Reddit has an incredible sophisticated recommendation system. It too has to same fundamental design flaw and will eventually just give you whatever thing you looked at one time over and over again to the detriment of things you actually and regularly want to read. Often times a fresh browser Reddit gives me better content for me than what I log in and see.

These companies, and especially google and Facebook, have funded much of the AI research and have the clearest channels and biggest incentives to use it, and they are mid at best. They’ve had me on the same accounts for almost 20 years and Facebook alone could barely advertise to me for a few good months.

There’s a bench of a girls memorial up the hill from me. She died I think 2011, born maybe 1988. Everything was online by 2011, especially deaths and formal things like county benches.
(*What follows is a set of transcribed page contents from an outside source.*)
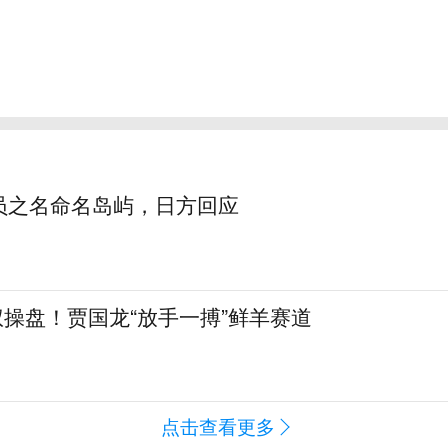
员之名命名岛屿，日方回应
全权操盘！贾国龙“放手一搏”鲜羊赛道
点击查看更多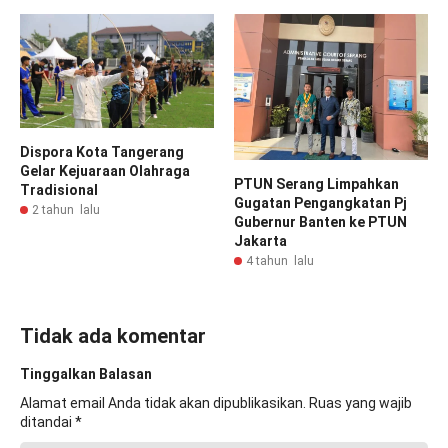
Dispora Kota Tangerang
Gelar Kejuaraan Olahraga
PTUN Serang Limpahkan
Tradisional
Gugatan Pengangkatan Pj
2 tahun lalu
Gubernur Banten ke PTUN
Jakarta
4 tahun lalu
Tidak ada komentar
Tinggalkan Balasan
Alamat email Anda tidak akan dipublikasikan.
Ruas yang wajib
ditandai
*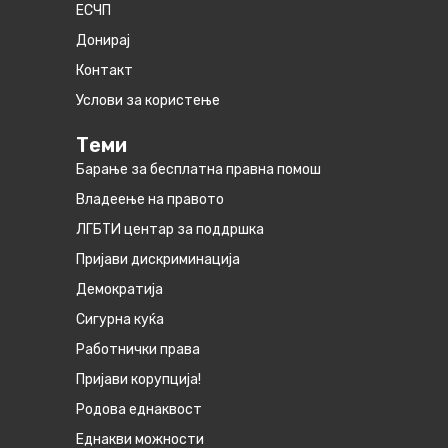
ЕСЧП
Донирај
Контакт
Услови за користење
Теми
Барање за бесплатна правна помош
Владеење на правото
ЛГБТИ центар за поддршка
Пријави дискриминација
Демократија
Сигурна куќа
Работнички права
Пријави корупција!
Родова еднаквост
Eднакви можности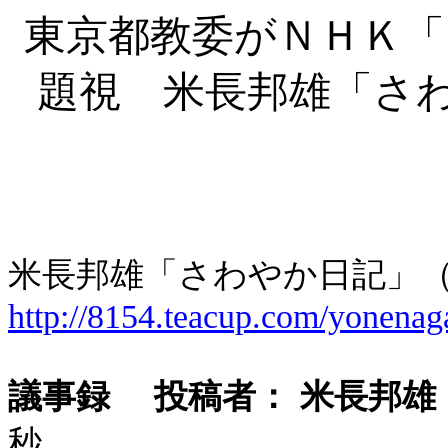
東京都教委がＮＨＫ「
題視 米長邦雄「さ
米長邦雄「さわやか日記」
http://8154.teacup.com/yonenag
議事録
投稿者：
米長邦雄
秒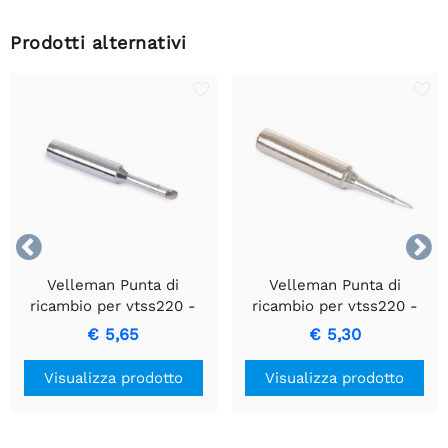
Prodotti alternativi


Velleman Punta di
Velleman Punta di
ricambio per vtss220 -
ricambio per vtss220 -
punta smussata
punta a punta
€ 5,65
€ 5,30
Visualizza prodotto
Visualizza prodotto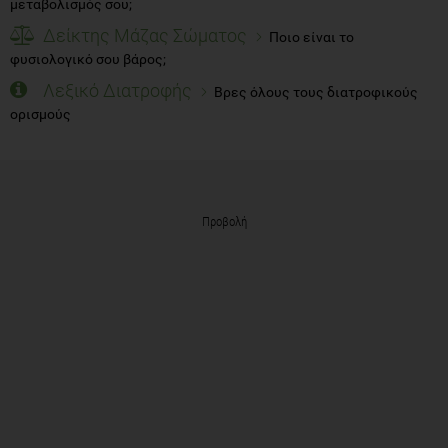
μεταβολισμός σου;
Δείκτης Μάζας Σώματος
Ποιο είναι το
φυσιολογικό σου βάρος;
Λεξικό Διατροφής
Βρες όλους τους διατροφικούς
ορισμούς
Προβολή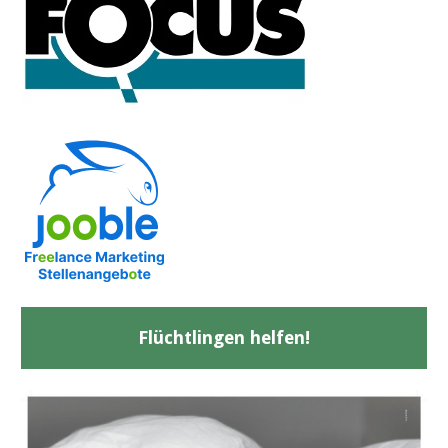
Flüchtlingen helfen!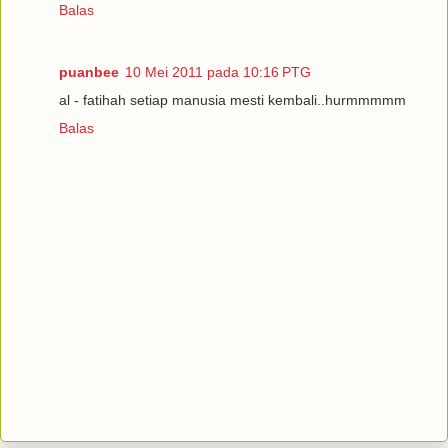
Balas
puanbee
10 Mei 2011 pada 10:16 PTG
al - fatihah setiap manusia mesti kembali..hurmmmmm
Balas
She doesn’t even exist. Some people aggregators have her “living” at a couple different last addresses, no information. No obituary and for sure there was one, her family got her a stoner bench in a choice spot ffs! Not online.

AI and the hardware has never been better, and it’s all still trash except for tools here and there like using chat gpt to help you with a topic that is well documented like coding. Still requires a coder to make it work though, it’s laden with hallucinations. The difference between putting agents on investigating a person and getting meaningful mass data is a world apart, and has not been solved. Storage is expensive and while a few companies are trying to save what they can, most are trying to dump that information as fast as possible.
 
The surveillance state is concerning but on the other hand 99.99% of humans just aren't interesting enough to warrant much attention from it.

On the other hand still be careful what you say in case you ever do become famous.

Or in case your afterlife is based on the quality of your online fingerprint #pascalswager #justincase
 
The cartels are a serious problem that Mexico has failed to control. What would you propose as a way to solve the problem of the money and power the cartels generate and use to against the US and Mexico?
I have not read the rest of the thread, but the answer here has to be drug legalisation. If the US sells guns freely then Mexico should sell drugs freely. Set up shops on the border selling high grade government regulated drugs and the cartels would be out of business within Mexico in a day.